Оказалось, что там разожгли очищающий «живой огонь». Его добывают трением дерева о дерево, искры зажигают пропитанную горючим тряпицу, прикрепленную к деревянной раме, и через эту раму прогоняют зараженный скот или, как в данном случае, грешников. Для чистоты обряда заниматься трением должны поочередно братья-близнецы. Так и вышло. Все эти сведения были получены от Бренды Пинчер, только она из всех Слышащих, когда огонь перекинулся на одежду, постройки и кусты, выбежала на дорогу, пытаясь остановить проезжающие машины. Помощники нашлись, и она неутомимо, даже отчаянно забегала в горящие хозяйственные постройки и выгоняла скот и птицу подальше от пожара. Та же Бренда Пинчер показала пожарным, где комната детей Нигби, и те успели поставить лестницу и вытащить их.

Все бегали, перепачканные сажей, сами на себя не похожие. Фредерика, хлопая барашка Тобиаса по крупу, гасила тлеющую шерсть и думала о пропасти между теми, кто был внутри – кто был частью огненного представления, – и теми, кто был снаружи и пришел, привлеченный, по крайней мере отчасти, вечной потребностью наблюдать за чужим несчастьем вблизи. Даже если при этом ты тоже пострадаешь от огня, думала она, это не то же самое. Ее легкие разрывались от одного только бега и таскания тяжестей. Во дворе она столкнулась с Луком, который сдерживал нечто, завернутое в опаленное одеяло. Это бесформенное нечто подпрыгивало и крутилось, вырвалось из рук и оказалось Джоном Оттокаром: его прекрасные волосы почти совсем сгорели, лицо было обожжено.

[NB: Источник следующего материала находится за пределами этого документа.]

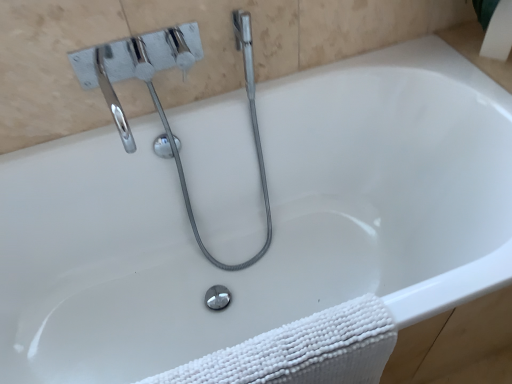
Question: Does point (378, 309) appear closer or farther from the camera than point (109, 64)?

Choices:
 (A) closer
 (B) farther

Answer: (A)

Question: From a real-world perspective, is white textured towel at lower right positioned above or below chrome/metallic faucet at upper left?

Choices:
 (A) above
 (B) below

Answer: (B)

Question: Considering the positions of white textured towel at lower right and chrome/metallic faucet at upper left in the image, is white textured towel at lower right bigger or smaller than chrome/metallic faucet at upper left?

Choices:
 (A) big
 (B) small

Answer: (B)

Question: Based on their positions, is chrome/metallic faucet at upper left located to the left or right of white textured towel at lower right?

Choices:
 (A) left
 (B) right

Answer: (A)

Question: Does point (174, 38) appear closer or farther from the camera than point (201, 360)?

Choices:
 (A) closer
 (B) farther

Answer: (B)

Question: From a real-world perspective, relative to white textured towel at lower right, is chrome/metallic faucet at upper left vertically above or below?

Choices:
 (A) above
 (B) below

Answer: (A)

Question: Looking at their shapes, would you say chrome/metallic faucet at upper left is wider or thinner than white textured towel at lower right?

Choices:
 (A) thin
 (B) wide

Answer: (B)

– С тебя хватит, – говорил Лук. – Иди, тебе нужен врач, выбирайся отсюда, с тебя хватит.

Джон Оттокар стоял с покорным видом и вроде бы слушал. Лук выпустил его и повернулся к Фредерике.

– Похоже, на чердаке кто-то остался, – сказал он, глядя на пустые окна, за которыми полыхало алое зарево и клубился иссиня-черный дым.

И тут Джон Оттокар бросился обратно в дом.

– Вот черт! – Лук побежал за ним.

Фредерика остановила его:

– Бесполезно. Он безумен.

Она задыхалась. Их покрытые сажей руки соприкоснулись, и они пошли за помощью. Нашелся пожарный, грузный и вооруженный всем необходимым.

Джон Оттокар выбежал из дома, он выл и тащил за ногу брата – в свете пламени серебрилась штанина – человека с таким же лицом, на диво спокойным, с такими же обгоревшими белокурыми волосами. Пожарный бросился к ним с одеялами.

Фредерика повернулась к Луку, он обнял ее.

Что-то в доме взорвалось, и все бросились наутек.

Погибли трое. Думали, что жертв окажется гораздо больше. Среди разбитого и оплавившегося стекла – зеркал, телевизора – нашли Джошуа Маковена, от которого остались обгоревшие кости. Распознали только по зубному мосту. Ева Вейннобел, похоже, умерла, сидя в кресле, уставившись на приближающуюся стену дыма и огня.

Сгорбившись под подоконником и обхватив голову руками, лежала Руфь. Золотистая коса обгорела, но осталась целой.

Близнецы Оттокары выжили, их положили вместе в ожоговое отделение больницы в Калверли. Они лежали лицом друг к другу, повязки и лоскуты пересаженной кожи выглядели жутковато симметрично.

Фредерика пришла их навестить. Они молчали. На губах были повязки.

Элвет Гусакс пришел в себя в «Седар маунт» и сразу встретился глазами с Пертом Спорли. Тот смотрел очень сердито, но с большим облегчением. Сильных ожогов не было, но легкие от дыма пострадали.

– Это я виноват, – сказал Спорли. – Я.

– Мы все виноваты, – прохрипел Гусакс.

– Некоторые больше, – ответил Перт Спорли.

На поворотах того, что осталось от лестницы, на площадке перед комнатой, в которой погибла Ева Вейннобел, были найдены затвердевшие кучки обгоревших книг.

Газеты писали о «неизбежной катастрофе», «жуткой судьбе», «самоубийственном религиозном культе». Один журналист высказал мнение, что случайностей не бывает, и привел слова Д. Г. Лоуренса о том, что каждый сам творит себе судьбу. Большинство культов уничтожают себя изнутри, писал этот газетный мудрец, погибают так же, как ульи, муравейники и курятники.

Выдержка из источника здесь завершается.